Sıvının kaldırma gücü, çözeltler konusu üzerine birsürü deneyler yapan Kutluay, özellikle bu deneyleri bizim akşam çay saatine denk getirmeye bayılır. Deney şu şekilde gerçekleştirilir. Çay içerisine bir sürü(bitinceye kadar) küp şeker atılır ve arkasından bakılır. Küp şeker bittiyse binumum kabuklar, pasta, kek kurabiye parçalarıda iş görür. Aynı deneyi çaydanlıkla yapmakta mümkün ki biz yapıyoruz. On bin kere çaydanlığın kapağı açılır kapatılı, içerisine atılan katı cisimler sonrasında derinliği için uzun uzun içine bakılır. Ya da binimum aktarma oyunu nerdeyse hergece ortalık batıncaya kadar itina ile yapılır. Bu deneyler esnasında ki konsantrasyon, benim hazırladığım hiçbir aktivite de yakalayamadığımız kadar uzun sürer.Kısacası katıp karıştırmak önemli bir olay. Fotolar arkadan gelecek.

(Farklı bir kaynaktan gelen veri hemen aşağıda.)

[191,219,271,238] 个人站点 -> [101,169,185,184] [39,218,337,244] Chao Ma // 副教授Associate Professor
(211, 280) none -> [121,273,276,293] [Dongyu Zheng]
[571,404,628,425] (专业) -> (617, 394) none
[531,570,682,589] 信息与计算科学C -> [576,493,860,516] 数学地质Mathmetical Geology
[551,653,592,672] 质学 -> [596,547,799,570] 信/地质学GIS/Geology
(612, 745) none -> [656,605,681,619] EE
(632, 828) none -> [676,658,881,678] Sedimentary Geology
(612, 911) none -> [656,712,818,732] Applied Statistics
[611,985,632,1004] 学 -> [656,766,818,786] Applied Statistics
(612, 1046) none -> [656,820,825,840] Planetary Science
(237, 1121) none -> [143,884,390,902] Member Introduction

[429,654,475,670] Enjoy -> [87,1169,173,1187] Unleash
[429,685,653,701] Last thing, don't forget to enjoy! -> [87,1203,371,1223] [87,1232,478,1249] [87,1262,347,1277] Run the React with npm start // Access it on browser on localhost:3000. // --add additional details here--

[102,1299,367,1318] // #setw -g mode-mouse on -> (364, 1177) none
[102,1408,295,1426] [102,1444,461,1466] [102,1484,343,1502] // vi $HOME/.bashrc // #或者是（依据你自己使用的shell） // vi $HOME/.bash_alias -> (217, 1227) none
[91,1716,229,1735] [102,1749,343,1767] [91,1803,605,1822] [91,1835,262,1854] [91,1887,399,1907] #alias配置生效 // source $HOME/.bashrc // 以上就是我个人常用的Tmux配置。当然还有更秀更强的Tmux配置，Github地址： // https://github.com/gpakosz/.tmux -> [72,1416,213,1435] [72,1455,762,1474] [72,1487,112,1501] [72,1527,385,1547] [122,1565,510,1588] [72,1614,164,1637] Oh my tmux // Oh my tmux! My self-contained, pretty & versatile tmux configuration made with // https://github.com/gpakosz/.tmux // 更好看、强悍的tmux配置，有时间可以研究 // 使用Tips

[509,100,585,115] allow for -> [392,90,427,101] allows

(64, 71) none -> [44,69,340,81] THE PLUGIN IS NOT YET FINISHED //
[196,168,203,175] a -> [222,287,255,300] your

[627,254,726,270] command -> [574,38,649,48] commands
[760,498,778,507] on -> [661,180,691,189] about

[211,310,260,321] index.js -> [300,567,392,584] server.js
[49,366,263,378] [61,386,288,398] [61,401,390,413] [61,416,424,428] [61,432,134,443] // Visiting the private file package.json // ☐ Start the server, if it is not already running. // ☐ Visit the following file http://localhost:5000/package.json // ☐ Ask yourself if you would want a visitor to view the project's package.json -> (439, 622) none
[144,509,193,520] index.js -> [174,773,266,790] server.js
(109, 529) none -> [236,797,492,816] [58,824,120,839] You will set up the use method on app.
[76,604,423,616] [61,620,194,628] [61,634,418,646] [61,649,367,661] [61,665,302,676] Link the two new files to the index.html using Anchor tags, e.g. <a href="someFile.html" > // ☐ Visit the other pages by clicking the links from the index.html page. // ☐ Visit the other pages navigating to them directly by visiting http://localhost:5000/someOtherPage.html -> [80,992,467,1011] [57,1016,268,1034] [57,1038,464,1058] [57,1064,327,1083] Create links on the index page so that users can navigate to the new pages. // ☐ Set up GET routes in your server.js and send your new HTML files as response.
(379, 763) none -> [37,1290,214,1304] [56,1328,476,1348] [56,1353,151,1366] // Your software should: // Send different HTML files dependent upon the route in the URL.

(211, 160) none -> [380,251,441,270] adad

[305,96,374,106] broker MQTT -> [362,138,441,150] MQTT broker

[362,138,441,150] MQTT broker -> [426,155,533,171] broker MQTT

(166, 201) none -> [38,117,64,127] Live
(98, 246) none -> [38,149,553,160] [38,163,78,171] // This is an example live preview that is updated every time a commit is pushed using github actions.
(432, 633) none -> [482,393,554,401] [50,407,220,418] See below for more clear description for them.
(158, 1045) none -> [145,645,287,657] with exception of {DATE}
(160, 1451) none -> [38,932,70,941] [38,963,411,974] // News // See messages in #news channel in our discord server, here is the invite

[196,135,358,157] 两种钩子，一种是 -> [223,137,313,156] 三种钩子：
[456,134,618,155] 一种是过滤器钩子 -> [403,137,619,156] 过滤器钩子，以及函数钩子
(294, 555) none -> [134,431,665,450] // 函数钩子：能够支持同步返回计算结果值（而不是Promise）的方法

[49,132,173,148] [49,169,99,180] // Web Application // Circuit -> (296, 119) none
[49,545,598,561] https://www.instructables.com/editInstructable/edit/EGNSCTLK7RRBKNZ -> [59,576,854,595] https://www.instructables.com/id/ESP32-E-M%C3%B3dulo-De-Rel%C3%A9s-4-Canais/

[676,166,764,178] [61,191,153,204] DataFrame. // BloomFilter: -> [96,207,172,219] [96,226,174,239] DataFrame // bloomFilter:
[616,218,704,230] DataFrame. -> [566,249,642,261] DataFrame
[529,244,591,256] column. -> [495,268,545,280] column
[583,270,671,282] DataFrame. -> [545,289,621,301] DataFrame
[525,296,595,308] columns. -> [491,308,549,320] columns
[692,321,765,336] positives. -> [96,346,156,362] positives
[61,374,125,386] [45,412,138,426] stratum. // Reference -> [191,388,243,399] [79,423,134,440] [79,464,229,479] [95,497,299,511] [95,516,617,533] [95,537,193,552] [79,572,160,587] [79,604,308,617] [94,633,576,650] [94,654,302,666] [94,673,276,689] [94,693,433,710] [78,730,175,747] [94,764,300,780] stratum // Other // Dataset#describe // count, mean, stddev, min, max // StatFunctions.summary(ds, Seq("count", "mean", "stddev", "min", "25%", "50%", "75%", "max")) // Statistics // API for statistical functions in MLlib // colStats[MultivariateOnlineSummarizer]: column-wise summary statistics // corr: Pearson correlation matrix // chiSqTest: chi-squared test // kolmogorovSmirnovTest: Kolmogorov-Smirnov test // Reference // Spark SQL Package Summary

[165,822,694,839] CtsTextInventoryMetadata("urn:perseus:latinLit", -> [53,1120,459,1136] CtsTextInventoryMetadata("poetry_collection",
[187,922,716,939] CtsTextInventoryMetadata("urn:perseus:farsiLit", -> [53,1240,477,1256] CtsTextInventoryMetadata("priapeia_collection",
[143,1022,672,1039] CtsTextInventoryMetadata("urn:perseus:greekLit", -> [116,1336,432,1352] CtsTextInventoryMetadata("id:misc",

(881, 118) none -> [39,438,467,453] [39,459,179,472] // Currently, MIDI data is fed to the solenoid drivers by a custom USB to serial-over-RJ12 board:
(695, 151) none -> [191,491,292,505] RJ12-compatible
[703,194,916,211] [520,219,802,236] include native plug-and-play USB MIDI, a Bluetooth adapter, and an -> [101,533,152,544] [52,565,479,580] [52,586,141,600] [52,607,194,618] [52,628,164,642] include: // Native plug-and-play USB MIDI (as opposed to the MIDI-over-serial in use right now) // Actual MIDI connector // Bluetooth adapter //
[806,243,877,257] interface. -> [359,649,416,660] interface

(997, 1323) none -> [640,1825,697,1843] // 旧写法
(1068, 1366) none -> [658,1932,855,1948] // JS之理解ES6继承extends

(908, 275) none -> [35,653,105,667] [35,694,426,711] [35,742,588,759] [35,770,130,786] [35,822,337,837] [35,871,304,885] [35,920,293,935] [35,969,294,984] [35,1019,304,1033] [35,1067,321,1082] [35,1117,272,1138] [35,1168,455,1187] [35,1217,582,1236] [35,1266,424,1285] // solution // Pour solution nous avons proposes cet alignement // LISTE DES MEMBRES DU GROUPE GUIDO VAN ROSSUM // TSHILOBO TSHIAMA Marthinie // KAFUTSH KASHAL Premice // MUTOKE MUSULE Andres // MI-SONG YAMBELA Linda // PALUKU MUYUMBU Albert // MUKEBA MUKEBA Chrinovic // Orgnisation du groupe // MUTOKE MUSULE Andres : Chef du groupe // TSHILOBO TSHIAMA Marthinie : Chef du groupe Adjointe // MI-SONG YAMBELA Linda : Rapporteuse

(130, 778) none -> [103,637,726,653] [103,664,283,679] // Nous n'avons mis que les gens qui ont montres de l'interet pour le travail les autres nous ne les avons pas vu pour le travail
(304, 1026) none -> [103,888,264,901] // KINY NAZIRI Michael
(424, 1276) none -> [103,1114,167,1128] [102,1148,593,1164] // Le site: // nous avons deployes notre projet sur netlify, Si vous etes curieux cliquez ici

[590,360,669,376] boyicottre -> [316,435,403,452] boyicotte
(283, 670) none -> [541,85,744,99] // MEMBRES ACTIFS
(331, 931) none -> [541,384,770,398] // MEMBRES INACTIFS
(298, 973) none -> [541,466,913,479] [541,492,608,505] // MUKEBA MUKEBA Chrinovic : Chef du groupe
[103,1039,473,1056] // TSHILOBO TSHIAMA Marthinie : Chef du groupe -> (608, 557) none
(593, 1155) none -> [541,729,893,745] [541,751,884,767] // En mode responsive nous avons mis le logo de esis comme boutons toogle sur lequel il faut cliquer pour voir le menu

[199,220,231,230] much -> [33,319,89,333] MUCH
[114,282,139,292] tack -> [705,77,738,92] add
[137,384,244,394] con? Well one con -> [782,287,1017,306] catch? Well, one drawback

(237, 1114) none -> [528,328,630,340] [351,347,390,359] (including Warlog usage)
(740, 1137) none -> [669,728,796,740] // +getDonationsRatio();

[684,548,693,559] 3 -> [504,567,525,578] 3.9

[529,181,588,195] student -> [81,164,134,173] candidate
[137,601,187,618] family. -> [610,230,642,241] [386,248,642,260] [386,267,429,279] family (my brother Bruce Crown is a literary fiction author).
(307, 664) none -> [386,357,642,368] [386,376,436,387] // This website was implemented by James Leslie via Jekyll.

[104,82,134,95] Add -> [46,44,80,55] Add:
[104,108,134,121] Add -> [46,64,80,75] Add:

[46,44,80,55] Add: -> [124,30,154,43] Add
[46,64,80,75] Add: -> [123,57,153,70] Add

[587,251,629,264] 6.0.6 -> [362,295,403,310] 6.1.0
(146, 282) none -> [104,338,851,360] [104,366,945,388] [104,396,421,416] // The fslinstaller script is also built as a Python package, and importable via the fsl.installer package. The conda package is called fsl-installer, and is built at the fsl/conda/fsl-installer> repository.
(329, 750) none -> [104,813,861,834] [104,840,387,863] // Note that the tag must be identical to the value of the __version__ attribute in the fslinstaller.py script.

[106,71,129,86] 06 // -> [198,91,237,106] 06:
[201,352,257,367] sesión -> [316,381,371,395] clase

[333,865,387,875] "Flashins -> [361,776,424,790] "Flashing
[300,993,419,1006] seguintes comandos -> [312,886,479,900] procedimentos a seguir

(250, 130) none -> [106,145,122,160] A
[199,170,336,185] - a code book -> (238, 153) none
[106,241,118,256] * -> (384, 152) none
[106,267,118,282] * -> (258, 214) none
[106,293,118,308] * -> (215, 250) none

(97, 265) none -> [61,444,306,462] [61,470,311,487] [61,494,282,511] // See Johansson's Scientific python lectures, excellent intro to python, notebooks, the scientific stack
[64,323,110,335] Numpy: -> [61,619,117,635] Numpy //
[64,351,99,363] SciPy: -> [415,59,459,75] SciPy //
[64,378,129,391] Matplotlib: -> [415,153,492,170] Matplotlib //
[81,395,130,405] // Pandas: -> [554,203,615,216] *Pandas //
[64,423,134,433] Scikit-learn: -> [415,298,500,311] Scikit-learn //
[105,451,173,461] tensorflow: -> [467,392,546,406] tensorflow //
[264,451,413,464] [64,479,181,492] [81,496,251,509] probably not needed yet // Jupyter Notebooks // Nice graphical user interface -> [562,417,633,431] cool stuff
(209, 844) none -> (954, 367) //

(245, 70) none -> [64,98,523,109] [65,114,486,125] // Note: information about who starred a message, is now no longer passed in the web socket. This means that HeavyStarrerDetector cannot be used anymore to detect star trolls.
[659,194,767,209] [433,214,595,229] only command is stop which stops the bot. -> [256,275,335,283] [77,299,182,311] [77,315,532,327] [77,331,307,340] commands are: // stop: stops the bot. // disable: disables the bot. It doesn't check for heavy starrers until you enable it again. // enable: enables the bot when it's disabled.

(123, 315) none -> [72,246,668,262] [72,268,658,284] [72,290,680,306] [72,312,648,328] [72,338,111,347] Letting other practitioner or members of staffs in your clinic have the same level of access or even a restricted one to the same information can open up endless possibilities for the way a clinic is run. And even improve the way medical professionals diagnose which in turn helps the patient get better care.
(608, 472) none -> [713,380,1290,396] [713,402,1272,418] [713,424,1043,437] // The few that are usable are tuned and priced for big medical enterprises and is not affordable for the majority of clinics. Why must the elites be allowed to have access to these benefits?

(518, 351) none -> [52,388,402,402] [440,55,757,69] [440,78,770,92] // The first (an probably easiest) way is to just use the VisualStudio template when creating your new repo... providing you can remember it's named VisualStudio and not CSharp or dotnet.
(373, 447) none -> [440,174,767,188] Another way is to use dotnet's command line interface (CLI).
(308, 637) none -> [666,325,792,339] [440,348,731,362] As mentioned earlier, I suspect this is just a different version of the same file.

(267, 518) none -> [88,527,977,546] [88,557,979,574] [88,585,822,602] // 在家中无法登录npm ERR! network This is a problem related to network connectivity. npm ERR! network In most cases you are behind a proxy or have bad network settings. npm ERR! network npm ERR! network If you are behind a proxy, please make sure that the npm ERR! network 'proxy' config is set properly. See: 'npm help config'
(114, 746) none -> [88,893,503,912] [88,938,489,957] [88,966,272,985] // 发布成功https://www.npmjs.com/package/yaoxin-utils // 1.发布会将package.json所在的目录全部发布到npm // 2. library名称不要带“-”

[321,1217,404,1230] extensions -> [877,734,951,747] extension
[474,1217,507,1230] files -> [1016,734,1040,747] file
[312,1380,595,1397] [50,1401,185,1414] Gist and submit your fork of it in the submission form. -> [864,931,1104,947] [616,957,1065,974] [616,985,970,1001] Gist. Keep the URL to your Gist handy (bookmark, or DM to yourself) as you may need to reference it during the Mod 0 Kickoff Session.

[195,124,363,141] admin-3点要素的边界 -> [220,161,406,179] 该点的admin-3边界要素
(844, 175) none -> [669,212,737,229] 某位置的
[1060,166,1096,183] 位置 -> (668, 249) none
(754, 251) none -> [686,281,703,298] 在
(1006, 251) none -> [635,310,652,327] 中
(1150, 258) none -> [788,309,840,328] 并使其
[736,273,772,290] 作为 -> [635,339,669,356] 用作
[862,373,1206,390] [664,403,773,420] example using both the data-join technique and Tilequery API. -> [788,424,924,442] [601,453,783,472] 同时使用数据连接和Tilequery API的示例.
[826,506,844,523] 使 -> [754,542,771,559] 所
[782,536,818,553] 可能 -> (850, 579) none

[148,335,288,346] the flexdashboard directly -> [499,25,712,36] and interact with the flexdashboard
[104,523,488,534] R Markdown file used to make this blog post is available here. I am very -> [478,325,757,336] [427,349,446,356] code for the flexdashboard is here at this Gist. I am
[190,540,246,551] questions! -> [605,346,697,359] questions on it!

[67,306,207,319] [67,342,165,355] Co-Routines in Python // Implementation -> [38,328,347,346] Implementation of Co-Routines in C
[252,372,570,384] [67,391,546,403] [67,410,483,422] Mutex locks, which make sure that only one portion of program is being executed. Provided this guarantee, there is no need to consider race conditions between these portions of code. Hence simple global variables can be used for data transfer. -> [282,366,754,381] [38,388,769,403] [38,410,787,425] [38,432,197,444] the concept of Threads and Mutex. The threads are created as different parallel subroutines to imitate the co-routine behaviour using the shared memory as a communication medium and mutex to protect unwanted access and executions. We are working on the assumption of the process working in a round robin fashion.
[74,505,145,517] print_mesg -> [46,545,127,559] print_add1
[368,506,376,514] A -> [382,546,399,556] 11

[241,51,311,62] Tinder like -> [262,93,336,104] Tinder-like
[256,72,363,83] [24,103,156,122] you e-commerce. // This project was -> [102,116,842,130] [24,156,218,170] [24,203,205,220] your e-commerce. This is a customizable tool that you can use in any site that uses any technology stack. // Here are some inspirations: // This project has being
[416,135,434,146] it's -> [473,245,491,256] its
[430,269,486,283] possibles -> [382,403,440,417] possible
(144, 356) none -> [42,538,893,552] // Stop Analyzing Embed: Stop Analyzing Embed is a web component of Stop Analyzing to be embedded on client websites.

Hafta Sonu Oyun Grubu Yapılaşması..

7 Şubat 2010 Pazar Günü

Oraya yazdık olmadı buraya yazdık olmadı…Yazdık yazdık durduk eni sonu bir oyun grubu yapılaşmasının ilk adımları atıldı. Bilkent Ankuva Kyma Restaurantta buluştuk. Bu arada Kyma’yı tavsiye ederim. Çok keyifli bir mekan. Etrafta bol bol çocuk var. Anlaşılıyor ki çocuklu ailelerin tercih ettiği bir mekan. Çocuklar için küçük bir oyun alanı var. Masa ve sandalye, boyama ekipmanı da mevcut. Canlı dinlendirici müzik eşliğinde yenilen doyurucu büyük porsiyonları süper. Koşturmaktan yiyemedim, ancak tadına baktım. Yine bol koşturmacalı bir gündü. Oyun grubu yapılaşması dedim çünkü sadece bir aile ile beraberdik. Oyun arkadaşımız 14 aylık, Yeşim ve Orçun’un tatlı mı tatlı kuzucuğu Nilsu. Biz tanıştığımıza sevindik ailecek. Yine görüşeceğiz. Bebişler bir araya pek gelmedi, ayrı takıldılar ama ev ortamında farklı olacaktır. Merakla bekliyoruz.


Hafta Sonu..Gezmece..

6 Şubat 2010 Cumartesi
Baba 10 günden sonra bu sabah geldi. Kutluay’da bir mutluluk bir mutluluk. Evde şarkılar söylendi, danslar edildi. Sonrada uykuya dalındı. Biraz dışarı çıkalım, gezelim, görelim dedik. Yolumuz Etlik Antarese düştü. Kukla gösterileri varmış 17.00 den sonra, yetişemedik. Bir başka sefere muhakkak dedik. Çocuklar için bir sahne ayarlanmış müzik eşliğinde oyun kuruyorlar. Yaş ortalaması biraz büyük olmasına rağmen bizim oğlan hemen uyum sağladı. Ezilmesin diye çok uğraştık. Bizim ki kapı gıcırtısında bile oynar doğrulaması ile coştu.

Önceki haftadan öksürüğümüz çok az var. O da ara ara yokladı. Neyse atlattık.